Directions for this task: Within the records below, find each line that holds the string "Total", then copy it.

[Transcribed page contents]
=== Section Start ===

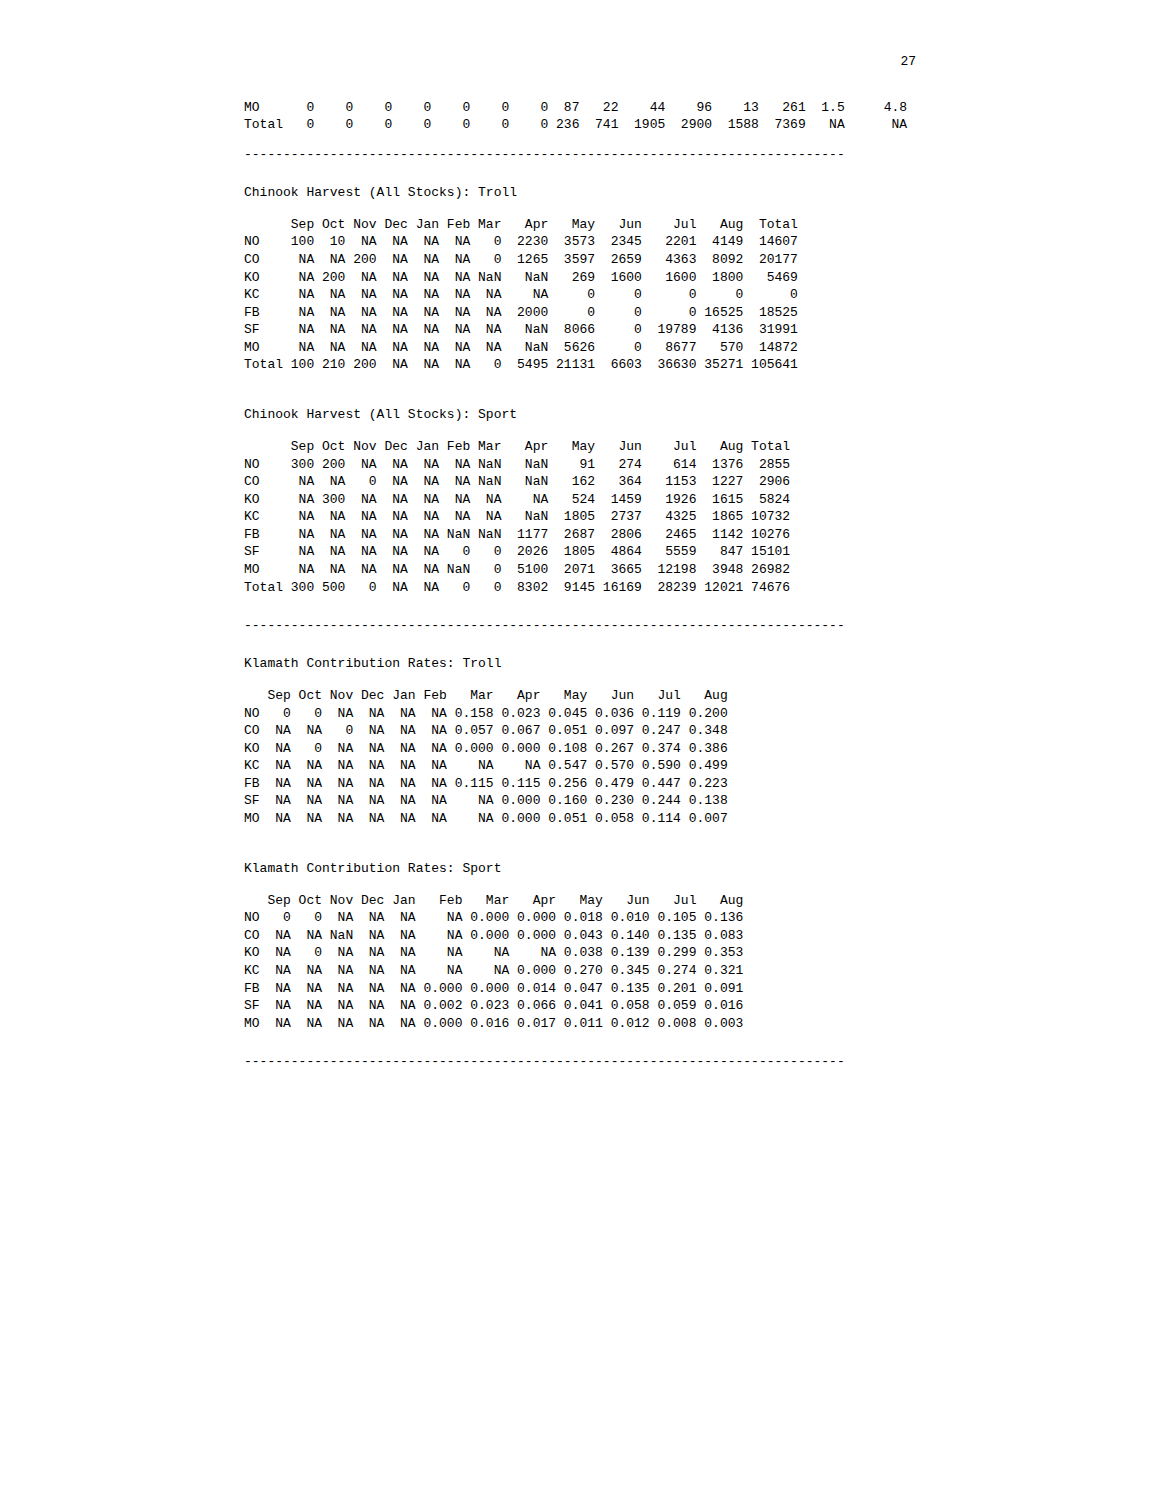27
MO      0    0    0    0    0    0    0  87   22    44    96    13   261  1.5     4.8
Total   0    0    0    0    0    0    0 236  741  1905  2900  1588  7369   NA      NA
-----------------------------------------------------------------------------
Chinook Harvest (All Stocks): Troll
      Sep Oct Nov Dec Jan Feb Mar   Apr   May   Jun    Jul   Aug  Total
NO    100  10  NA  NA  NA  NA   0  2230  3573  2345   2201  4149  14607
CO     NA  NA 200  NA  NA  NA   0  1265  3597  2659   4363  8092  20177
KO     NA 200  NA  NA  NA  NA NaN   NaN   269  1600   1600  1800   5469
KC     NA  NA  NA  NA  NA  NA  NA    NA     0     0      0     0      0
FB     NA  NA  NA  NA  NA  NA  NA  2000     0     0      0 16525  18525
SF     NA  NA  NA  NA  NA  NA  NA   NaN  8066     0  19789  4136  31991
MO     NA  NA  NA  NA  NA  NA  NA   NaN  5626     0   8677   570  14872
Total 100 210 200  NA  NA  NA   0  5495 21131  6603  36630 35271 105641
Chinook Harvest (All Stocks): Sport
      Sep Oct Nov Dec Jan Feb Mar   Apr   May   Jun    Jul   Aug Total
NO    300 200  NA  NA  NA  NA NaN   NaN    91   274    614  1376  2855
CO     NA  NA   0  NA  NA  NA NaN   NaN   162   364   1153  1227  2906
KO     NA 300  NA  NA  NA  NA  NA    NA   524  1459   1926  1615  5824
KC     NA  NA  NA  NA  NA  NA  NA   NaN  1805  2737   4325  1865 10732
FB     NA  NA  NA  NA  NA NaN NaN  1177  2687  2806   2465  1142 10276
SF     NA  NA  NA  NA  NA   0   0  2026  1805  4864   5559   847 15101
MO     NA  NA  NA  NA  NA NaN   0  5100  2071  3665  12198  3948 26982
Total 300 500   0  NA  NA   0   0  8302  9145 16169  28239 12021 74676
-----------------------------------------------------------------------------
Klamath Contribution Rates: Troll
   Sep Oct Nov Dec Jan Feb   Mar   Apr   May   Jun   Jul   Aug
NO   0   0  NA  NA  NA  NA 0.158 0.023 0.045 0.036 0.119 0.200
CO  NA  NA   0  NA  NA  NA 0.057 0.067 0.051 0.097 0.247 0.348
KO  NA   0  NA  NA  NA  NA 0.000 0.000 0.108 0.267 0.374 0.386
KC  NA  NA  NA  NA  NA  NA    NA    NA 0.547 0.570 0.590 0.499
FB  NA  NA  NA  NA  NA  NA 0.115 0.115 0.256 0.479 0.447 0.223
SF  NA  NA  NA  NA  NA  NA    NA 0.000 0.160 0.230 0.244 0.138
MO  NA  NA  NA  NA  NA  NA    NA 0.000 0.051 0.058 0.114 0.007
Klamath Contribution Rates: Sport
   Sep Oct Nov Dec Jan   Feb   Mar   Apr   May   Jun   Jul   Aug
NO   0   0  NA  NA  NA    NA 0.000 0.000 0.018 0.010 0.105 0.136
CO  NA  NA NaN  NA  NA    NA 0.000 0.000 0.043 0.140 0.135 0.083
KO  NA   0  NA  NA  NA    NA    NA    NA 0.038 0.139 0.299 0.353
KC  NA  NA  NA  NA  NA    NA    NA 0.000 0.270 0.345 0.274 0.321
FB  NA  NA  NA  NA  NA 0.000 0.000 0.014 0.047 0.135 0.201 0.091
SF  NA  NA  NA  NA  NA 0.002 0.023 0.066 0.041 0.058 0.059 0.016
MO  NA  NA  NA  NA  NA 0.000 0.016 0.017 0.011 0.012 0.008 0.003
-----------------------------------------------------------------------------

=== Section End ===

Result for this exercise:
Total   0    0    0    0    0    0    0 236  741  1905  2900  1588  7369   NA      NA
      Sep Oct Nov Dec Jan Feb Mar   Apr   May   Jun    Jul   Aug  Total
Total 100 210 200  NA  NA  NA   0  5495 21131  6603  36630 35271 105641
      Sep Oct Nov Dec Jan Feb Mar   Apr   May   Jun    Jul   Aug Total
Total 300 500   0  NA  NA   0   0  8302  9145 16169  28239 12021 74676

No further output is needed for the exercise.